DOCUMENT PASSAGE
Veterans share experience, insight with students

The Military Wall of Honor at Kalifornsky Beach Elementary displays an American flag, but not just any flag. It was carried by Sgt. 1st Class Ken Felchle during his combat patrols in Baghdad.


"That is not any old flag," said Steve Wright, a retired paratrooper, who organizes the annual Veterans Day Assembly. "This is our American flag."

Felchle teaches at Kenai Elementary School and his wife Kristi teaches at K-Beach where their son, Conner, attends. Ken served in Iraq with the Alaska National Guard from 2005-2006. Last Friday, he was one of several veterans who shared their stories with the students of K-Beach during the annual Veterans Day Assembly which is organized by Wright each year.

"My number one focus, and the guests of honor here are the military children -- the children of our warriors," Wright said. "Our veterans, our military, everybody receives recognition, but the families and most of all the children are forgotten."

During the assembly, the students were told by many of the veterans that they were the reason they served.

"You folks are pretty much the reason why we (served)," Herb Stettler, a Korean War veteran said. "Our job was to keep our country free."

George Walters, a Green Beret that served in Vietnam in the 1960s, has a son that attends K-Beach, Bradley.   

"I look around here and I see the young folks, I hope we can get away from war -- and that none of you have to go to war," Walters told the students. "I'm very proud of all of you, I'm proud of these men behind me -- we're brothers, we're a band of brothers."

The veterans were able to use the assembly as a time to let the students know how much their care packages meant to them while they were deployed.

LISTING
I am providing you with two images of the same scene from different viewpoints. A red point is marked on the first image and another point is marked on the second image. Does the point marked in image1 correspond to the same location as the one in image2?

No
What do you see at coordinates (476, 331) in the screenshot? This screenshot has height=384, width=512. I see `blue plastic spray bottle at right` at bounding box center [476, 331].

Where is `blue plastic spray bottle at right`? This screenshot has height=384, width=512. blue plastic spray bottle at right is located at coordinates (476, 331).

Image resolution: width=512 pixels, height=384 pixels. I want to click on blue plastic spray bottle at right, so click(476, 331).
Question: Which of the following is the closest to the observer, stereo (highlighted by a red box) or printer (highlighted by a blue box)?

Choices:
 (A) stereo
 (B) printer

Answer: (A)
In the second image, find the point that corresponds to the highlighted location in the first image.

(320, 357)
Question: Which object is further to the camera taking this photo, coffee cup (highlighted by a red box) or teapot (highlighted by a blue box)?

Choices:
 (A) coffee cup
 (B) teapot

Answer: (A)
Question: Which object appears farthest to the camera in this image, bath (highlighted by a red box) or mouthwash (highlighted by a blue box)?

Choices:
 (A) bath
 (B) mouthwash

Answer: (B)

WRITTEN TASKS
- a) From the Veterans Day assembly article, rewrite the part that opens with the words containing "Veterans share experience, insight" and closes with "Wright each year.", substituting "banner" for each "flag".
- b) Answer these questions from the Veterans Day assembly article:
(i) In what city did Ken Felchle carry the flag during combat patrols?
(ii) In which war did Herb Stettler serve?
(iii) What is the name of George Walters' son who attends K-Beach?

SOLUTIONS BY TASK
- a)
Veterans share experience, insight with students

The Military Wall of Honor at Kalifornsky Beach Elementary displays an American banner, but not just any banner. It was carried by Sgt. 1st Class Ken Felchle during his combat patrols in Baghdad.


"That is not any old banner," said Steve Wright, a retired paratrooper, who organizes the annual Veterans Day Assembly. "This is our American banner."

Felchle teaches at Kenai Elementary School and his wife Kristi teaches at K-Beach where their son, Conner, attends. Ken served in Iraq with the Alaska National Guard from 2005-2006. Last Friday, he was one of several veterans who shared their stories with the students of K-Beach during the annual Veterans Day Assembly which is organized by Wright each year.

- b)
(i) Baghdad
(ii) The Korean War
(iii) Bradley